## [What the task asks]
The records that follow need to be output exactly as they are.

[Source texts of formatted documents]
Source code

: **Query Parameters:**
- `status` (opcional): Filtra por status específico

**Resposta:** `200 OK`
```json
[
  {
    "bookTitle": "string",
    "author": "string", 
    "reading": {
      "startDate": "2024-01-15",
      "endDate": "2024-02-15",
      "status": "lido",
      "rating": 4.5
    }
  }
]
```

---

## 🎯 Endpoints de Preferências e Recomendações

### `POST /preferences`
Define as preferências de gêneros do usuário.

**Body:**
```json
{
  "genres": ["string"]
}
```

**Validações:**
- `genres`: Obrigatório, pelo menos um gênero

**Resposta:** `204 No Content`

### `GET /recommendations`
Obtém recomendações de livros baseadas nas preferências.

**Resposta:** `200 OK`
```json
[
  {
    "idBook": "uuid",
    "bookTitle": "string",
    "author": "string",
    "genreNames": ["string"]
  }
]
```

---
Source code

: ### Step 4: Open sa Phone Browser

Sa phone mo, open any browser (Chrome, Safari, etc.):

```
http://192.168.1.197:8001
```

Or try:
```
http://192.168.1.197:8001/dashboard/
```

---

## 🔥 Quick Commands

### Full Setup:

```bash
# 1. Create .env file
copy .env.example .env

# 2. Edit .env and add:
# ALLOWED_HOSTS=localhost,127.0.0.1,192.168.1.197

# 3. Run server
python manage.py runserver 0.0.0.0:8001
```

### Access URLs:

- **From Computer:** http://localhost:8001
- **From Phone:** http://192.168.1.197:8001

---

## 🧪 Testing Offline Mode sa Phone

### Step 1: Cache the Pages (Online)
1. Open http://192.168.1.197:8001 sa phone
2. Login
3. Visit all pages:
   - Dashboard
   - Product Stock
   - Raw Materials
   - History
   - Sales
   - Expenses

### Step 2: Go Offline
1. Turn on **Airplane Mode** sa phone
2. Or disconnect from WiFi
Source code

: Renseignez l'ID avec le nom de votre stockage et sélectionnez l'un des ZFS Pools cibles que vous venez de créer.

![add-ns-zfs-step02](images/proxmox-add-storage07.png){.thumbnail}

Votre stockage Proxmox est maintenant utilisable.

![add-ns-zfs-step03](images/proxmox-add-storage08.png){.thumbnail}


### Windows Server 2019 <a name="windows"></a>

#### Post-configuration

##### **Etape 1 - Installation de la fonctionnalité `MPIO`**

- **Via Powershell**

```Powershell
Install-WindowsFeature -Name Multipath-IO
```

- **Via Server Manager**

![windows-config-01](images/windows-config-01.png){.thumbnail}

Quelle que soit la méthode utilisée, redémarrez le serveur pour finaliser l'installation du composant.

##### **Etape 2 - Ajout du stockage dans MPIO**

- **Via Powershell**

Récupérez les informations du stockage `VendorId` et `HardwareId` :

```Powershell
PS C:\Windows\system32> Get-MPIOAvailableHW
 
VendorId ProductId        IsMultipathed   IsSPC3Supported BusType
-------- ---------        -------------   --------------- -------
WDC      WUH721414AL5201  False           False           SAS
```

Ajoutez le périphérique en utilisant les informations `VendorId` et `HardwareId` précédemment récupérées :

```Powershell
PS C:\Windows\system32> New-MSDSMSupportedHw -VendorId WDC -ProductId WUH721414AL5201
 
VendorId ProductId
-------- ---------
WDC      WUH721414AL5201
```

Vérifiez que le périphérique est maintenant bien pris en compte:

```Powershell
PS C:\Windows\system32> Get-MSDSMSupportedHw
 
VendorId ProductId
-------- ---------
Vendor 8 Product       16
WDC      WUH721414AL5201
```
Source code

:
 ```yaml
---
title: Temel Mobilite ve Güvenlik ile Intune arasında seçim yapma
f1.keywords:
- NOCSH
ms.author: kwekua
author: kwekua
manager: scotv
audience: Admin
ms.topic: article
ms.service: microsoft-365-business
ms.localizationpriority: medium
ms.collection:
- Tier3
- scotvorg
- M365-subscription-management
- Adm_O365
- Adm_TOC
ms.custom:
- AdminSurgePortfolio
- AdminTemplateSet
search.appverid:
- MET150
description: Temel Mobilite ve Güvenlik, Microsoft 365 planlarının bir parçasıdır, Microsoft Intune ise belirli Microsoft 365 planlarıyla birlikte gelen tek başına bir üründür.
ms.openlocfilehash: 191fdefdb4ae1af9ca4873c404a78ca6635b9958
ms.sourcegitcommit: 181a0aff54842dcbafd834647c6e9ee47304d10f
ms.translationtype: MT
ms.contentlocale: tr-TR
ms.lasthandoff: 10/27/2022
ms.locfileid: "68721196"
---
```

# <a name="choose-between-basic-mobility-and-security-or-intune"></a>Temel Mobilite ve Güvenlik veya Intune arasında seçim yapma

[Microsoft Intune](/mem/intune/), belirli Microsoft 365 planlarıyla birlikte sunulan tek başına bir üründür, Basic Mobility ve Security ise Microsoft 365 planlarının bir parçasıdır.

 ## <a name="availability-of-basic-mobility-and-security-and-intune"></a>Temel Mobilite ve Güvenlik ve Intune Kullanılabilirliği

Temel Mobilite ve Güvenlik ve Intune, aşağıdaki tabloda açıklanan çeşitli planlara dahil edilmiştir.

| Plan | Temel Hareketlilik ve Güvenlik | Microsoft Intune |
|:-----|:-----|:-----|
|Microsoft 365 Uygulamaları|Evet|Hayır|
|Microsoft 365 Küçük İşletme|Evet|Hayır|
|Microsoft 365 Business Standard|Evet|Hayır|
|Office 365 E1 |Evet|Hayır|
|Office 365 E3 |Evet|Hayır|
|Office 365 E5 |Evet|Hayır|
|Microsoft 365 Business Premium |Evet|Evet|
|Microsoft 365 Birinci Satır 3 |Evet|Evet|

## [Final answer]
Source code

: **Query Parameters:**
- `status` (opcional): Filtra por status específico

**Resposta:** `200 OK`
```json
[
  {
    "bookTitle": "string",
    "author": "string", 
    "reading": {
      "startDate": "2024-01-15",
      "endDate": "2024-02-15",
      "status": "lido",
      "rating": 4.5
    }
  }
]
```

---

## 🎯 Endpoints de Preferências e Recomendações

### `POST /preferences`
Define as preferências de gêneros do usuário.

**Body:**
```json
{
  "genres": ["string"]
}
```

**Validações:**
- `genres`: Obrigatório, pelo menos um gênero

**Resposta:** `204 No Content`

### `GET /recommendations`
Obtém recomendações de livros baseadas nas preferências.

**Resposta:** `200 OK`
```json
[
  {
    "idBook": "uuid",
    "bookTitle": "string",
    "author": "string",
    "genreNames": ["string"]
  }
]
```

---
Source code

: ### Step 4: Open sa Phone Browser

Sa phone mo, open any browser (Chrome, Safari, etc.):

```
http://192.168.1.197:8001
```

Or try:
```
http://192.168.1.197:8001/dashboard/
```

---

## 🔥 Quick Commands

### Full Setup:

```bash
# 1. Create .env file
copy .env.example .env

# 2. Edit .env and add:
# ALLOWED_HOSTS=localhost,127.0.0.1,192.168.1.197

# 3. Run server
python manage.py runserver 0.0.0.0:8001
```

### Access URLs:

- **From Computer:** http://localhost:8001
- **From Phone:** http://192.168.1.197:8001

---

## 🧪 Testing Offline Mode sa Phone

### Step 1: Cache the Pages (Online)
1. Open http://192.168.1.197:8001 sa phone
2. Login
3. Visit all pages:
   - Dashboard
   - Product Stock
   - Raw Materials
   - History
   - Sales
   - Expenses

### Step 2: Go Offline
1. Turn on **Airplane Mode** sa phone
2. Or disconnect from WiFi
Source code

: Renseignez l'ID avec le nom de votre stockage et sélectionnez l'un des ZFS Pools cibles que vous venez de créer.

![add-ns-zfs-step02](images/proxmox-add-storage07.png){.thumbnail}

Votre stockage Proxmox est maintenant utilisable.

![add-ns-zfs-step03](images/proxmox-add-storage08.png){.thumbnail}


### Windows Server 2019 <a name="windows"></a>

#### Post-configuration

##### **Etape 1 - Installation de la fonctionnalité `MPIO`**

- **Via Powershell**

```Powershell
Install-WindowsFeature -Name Multipath-IO
```

- **Via Server Manager**

![windows-config-01](images/windows-config-01.png){.thumbnail}

Quelle que soit la méthode utilisée, redémarrez le serveur pour finaliser l'installation du composant.

##### **Etape 2 - Ajout du stockage dans MPIO**

- **Via Powershell**

Récupérez les informations du stockage `VendorId` et `HardwareId` :

```Powershell
PS C:\Windows\system32> Get-MPIOAvailableHW
 
VendorId ProductId        IsMultipathed   IsSPC3Supported BusType
-------- ---------        -------------   --------------- -------
WDC      WUH721414AL5201  False           False           SAS
```

Ajoutez le périphérique en utilisant les informations `VendorId` et `HardwareId` précédemment récupérées :

```Powershell
PS C:\Windows\system32> New-MSDSMSupportedHw -VendorId WDC -ProductId WUH721414AL5201
 
VendorId ProductId
-------- ---------
WDC      WUH721414AL5201
```

Vérifiez que le périphérique est maintenant bien pris en compte:

```Powershell
PS C:\Windows\system32> Get-MSDSMSupportedHw
 
VendorId ProductId
-------- ---------
Vendor 8 Product       16
WDC      WUH721414AL5201
```
Source code

:
 ```yaml
---
title: Temel Mobilite ve Güvenlik ile Intune arasında seçim yapma
f1.keywords:
- NOCSH
ms.author: kwekua
author: kwekua
manager: scotv
audience: Admin
ms.topic: article
ms.service: microsoft-365-business
ms.localizationpriority: medium
ms.collection:
- Tier3
- scotvorg
- M365-subscription-management
- Adm_O365
- Adm_TOC
ms.custom:
- AdminSurgePortfolio
- AdminTemplateSet
search.appverid:
- MET150
description: Temel Mobilite ve Güvenlik, Microsoft 365 planlarının bir parçasıdır, Microsoft Intune ise belirli Microsoft 365 planlarıyla birlikte gelen tek başına bir üründür.
ms.openlocfilehash: 191fdefdb4ae1af9ca4873c404a78ca6635b9958
ms.sourcegitcommit: 181a0aff54842dcbafd834647c6e9ee47304d10f
ms.translationtype: MT
ms.contentlocale: tr-TR
ms.lasthandoff: 10/27/2022
ms.locfileid: "68721196"
---
```

# <a name="choose-between-basic-mobility-and-security-or-intune"></a>Temel Mobilite ve Güvenlik veya Intune arasında seçim yapma

[Microsoft Intune](/mem/intune/), belirli Microsoft 365 planlarıyla birlikte sunulan tek başına bir üründür, Basic Mobility ve Security ise Microsoft 365 planlarının bir parçasıdır.

 ## <a name="availability-of-basic-mobility-and-security-and-intune"></a>Temel Mobilite ve Güvenlik ve Intune Kullanılabilirliği

Temel Mobilite ve Güvenlik ve Intune, aşağıdaki tabloda açıklanan çeşitli planlara dahil edilmiştir.

| Plan | Temel Hareketlilik ve Güvenlik | Microsoft Intune |
|:-----|:-----|:-----|
|Microsoft 365 Uygulamaları|Evet|Hayır|
|Microsoft 365 Küçük İşletme|Evet|Hayır|
|Microsoft 365 Business Standard|Evet|Hayır|
|Office 365 E1 |Evet|Hayır|
|Office 365 E3 |Evet|Hayır|
|Office 365 E5 |Evet|Hayır|
|Microsoft 365 Business Premium |Evet|Evet|
|Microsoft 365 Birinci Satır 3 |Evet|Evet|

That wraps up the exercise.